YARGITAY KARARI
DAİRE : 10. Hukuk Dairesi
ESAS NO : 2014/2562
KARAR NO : 2014/3327
KARAR TARİHİ : 20.02.2014
Mahkemesi :Bakırköy 3. İş Mahkemesi
Tarihi :12.11.2013
No :2013/415-2013/644
Dava, ödeme emrinin iptali istemine ilişkindir.
Mahkemece, ilamında belirtildiği şekilde davanın reddine karar verilmiştir.
Hükmün, davacı avukatı tarafından temyiz edilmesi üzerine temyiz isteğinin süresinde olduğu anlaşıldıktan ve Tetkik Hakimi tarafından düzenlenen raporla kağıtlar okunduktan sonra işin gereği düşünüldü ve aşağıdaki karar tespit edildi.
Dava, davacıya gönderilen ödeme emirlerinin iptali istemi ile açılmış, mahkemece 6183 sayılı Yasanın 58. maddesi gereği 7 günlük hak düşürücü süre geçtikten sonra açıldığından bahisle davanın reddine karar verilmiştir.
___
● **Yapılacak iş**
Yargıtay kararında "YARGITAY KARARI" sözlerini içeren yerden başlayıp "karar tespit edildi." ifadesiyle biten kısmı, "davacı avukatı" yerine "davalı avukatı" yazarak değiştirin ve yeniden verin. Bu materyalin yukarıdaki Yargıtay kararıyla hiçbir ilgisi yoktur.

● **Verilen veriler**
___
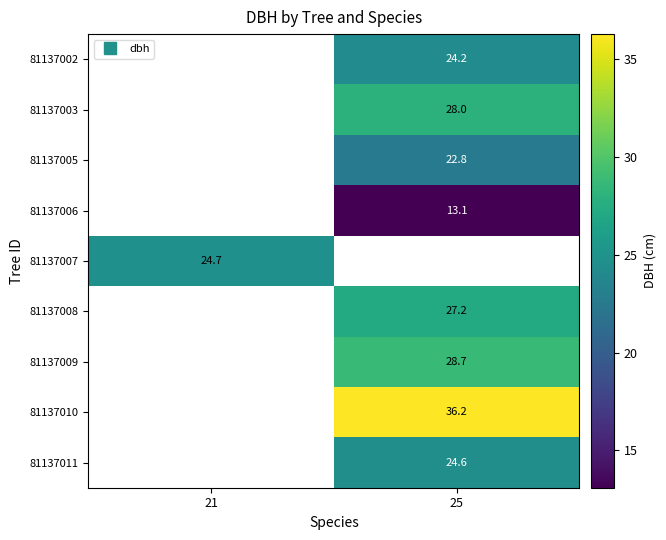

What is the minimum value shown in the chart?

13.1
___
● **Cevap**
YARGITAY KARARI
DAİRE : 10. Hukuk Dairesi
ESAS NO : 2014/2562
KARAR NO : 2014/3327
KARAR TARİHİ : 20.02.2014
Mahkemesi :Bakırköy 3. İş Mahkemesi
Tarihi :12.11.2013
No :2013/415-2013/644
Dava, ödeme emrinin iptali istemine ilişkindir.
Mahkemece, ilamında belirtildiği şekilde davanın reddine karar verilmiştir.
Hükmün, davalı avukatı tarafından temyiz edilmesi üzerine temyiz isteğinin süresinde olduğu anlaşıldıktan ve Tetkik Hakimi tarafından düzenlenen raporla kağıtlar okunduktan sonra işin gereği düşünüldü ve aşağıdaki karar tespit edildi.